Excerpt
=== Section Start ===

# Willow Creek Farm 2017



## megslebo (Apr 23, 2015)

So, we've had an interesting beginning to our kidding season...3 uneventful twin births & one high-maintenance, Pregnancy Toxemia, sleep-depriving, had-to-induce, Quad birth (& lost 1 on Day 3). We have 4 girls left to kid...i'm certain there's twins in all 4 and relatively confident that at least 2 (maybe 3) have triplets...time will tell!








Day 147...just put in kidding pen for delivery...definitely twins, but thinking trips







This is a big doe when NOT pregnant~so looks are deceiving...she still has a month to go #242lbs







Duchess is due the 23rd...had trips last year, thinking the same this year.







This is Duchess's sister Lucy & she is due March 1st, she also had trips last year even though we guessed twins~she just hid them well...so anticipating trips again, but would be happy with twins!


----------



## happybleats (Sep 12, 2010)

=== Section End ===

State whether each statement agrees with the kidding-season post, answering yes or no and quoting the deciding words: (a) Duchess had triplets last year; (b) Lucy is due the 23rd; (c) one kid from the quad birth was lost on Day 3.

Material supplied
=== Section Start ===

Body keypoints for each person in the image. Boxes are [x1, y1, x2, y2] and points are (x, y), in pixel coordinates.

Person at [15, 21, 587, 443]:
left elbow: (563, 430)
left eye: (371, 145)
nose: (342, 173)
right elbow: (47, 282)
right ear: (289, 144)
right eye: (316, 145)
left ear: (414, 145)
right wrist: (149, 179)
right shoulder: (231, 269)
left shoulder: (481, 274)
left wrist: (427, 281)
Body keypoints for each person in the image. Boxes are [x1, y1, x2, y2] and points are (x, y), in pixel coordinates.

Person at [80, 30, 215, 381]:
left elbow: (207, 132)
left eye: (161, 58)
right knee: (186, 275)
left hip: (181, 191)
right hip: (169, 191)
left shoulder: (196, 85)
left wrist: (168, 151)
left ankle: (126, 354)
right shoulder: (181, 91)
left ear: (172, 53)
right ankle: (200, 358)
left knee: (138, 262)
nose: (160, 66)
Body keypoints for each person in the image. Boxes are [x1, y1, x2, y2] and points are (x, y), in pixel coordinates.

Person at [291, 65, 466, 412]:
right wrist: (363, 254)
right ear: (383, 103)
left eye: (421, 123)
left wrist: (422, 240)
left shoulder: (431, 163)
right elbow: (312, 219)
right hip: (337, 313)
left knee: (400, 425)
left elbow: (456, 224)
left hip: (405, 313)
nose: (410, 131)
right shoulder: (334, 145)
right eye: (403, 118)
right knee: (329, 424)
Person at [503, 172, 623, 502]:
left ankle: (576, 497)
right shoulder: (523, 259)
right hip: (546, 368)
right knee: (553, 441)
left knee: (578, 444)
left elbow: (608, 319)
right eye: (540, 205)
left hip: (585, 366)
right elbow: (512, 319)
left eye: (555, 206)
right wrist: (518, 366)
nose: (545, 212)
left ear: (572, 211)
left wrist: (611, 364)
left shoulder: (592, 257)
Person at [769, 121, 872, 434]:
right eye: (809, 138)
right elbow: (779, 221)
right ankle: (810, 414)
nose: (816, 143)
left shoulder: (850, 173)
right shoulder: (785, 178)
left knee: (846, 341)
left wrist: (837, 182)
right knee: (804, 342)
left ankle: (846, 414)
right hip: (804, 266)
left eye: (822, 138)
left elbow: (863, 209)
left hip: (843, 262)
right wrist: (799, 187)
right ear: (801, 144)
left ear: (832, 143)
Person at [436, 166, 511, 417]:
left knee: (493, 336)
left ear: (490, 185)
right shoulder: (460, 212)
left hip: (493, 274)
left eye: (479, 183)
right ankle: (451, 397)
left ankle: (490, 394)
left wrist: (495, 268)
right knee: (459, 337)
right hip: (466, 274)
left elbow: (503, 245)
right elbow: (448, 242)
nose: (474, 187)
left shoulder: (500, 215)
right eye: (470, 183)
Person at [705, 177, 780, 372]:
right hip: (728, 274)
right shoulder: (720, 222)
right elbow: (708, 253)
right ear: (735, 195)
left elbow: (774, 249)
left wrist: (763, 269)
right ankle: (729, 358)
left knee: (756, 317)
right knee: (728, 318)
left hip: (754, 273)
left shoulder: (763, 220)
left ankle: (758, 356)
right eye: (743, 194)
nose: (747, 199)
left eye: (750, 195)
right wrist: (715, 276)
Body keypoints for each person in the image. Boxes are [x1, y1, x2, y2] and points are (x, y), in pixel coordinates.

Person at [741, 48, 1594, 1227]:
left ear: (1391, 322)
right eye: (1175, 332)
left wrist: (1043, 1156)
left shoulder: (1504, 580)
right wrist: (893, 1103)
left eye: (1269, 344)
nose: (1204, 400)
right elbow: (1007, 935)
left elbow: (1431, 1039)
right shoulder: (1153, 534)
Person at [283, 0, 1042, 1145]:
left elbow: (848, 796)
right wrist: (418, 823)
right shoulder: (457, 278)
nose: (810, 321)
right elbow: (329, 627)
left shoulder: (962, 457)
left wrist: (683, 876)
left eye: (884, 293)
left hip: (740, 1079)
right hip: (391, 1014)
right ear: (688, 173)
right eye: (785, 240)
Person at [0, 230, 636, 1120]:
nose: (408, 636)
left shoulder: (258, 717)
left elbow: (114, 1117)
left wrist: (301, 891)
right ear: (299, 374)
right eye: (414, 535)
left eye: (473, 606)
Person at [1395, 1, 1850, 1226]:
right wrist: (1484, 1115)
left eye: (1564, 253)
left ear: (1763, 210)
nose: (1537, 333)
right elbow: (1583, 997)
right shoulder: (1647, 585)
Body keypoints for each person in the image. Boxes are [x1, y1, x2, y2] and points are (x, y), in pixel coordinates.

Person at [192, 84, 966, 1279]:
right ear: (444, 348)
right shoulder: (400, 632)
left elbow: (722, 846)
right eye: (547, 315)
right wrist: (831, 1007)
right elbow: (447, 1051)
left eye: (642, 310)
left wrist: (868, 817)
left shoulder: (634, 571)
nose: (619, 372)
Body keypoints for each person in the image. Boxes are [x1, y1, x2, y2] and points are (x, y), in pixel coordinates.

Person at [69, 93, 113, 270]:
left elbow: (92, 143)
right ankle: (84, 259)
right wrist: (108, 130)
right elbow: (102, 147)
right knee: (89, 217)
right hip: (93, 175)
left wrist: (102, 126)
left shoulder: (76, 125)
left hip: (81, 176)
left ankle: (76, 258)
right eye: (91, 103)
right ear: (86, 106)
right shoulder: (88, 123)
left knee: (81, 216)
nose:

=== Section End ===

Task result
(a) Yes: "had trips last year"
(b) No: "she is due March 1st"
(c) Yes: "(& lost 1 on Day 3)"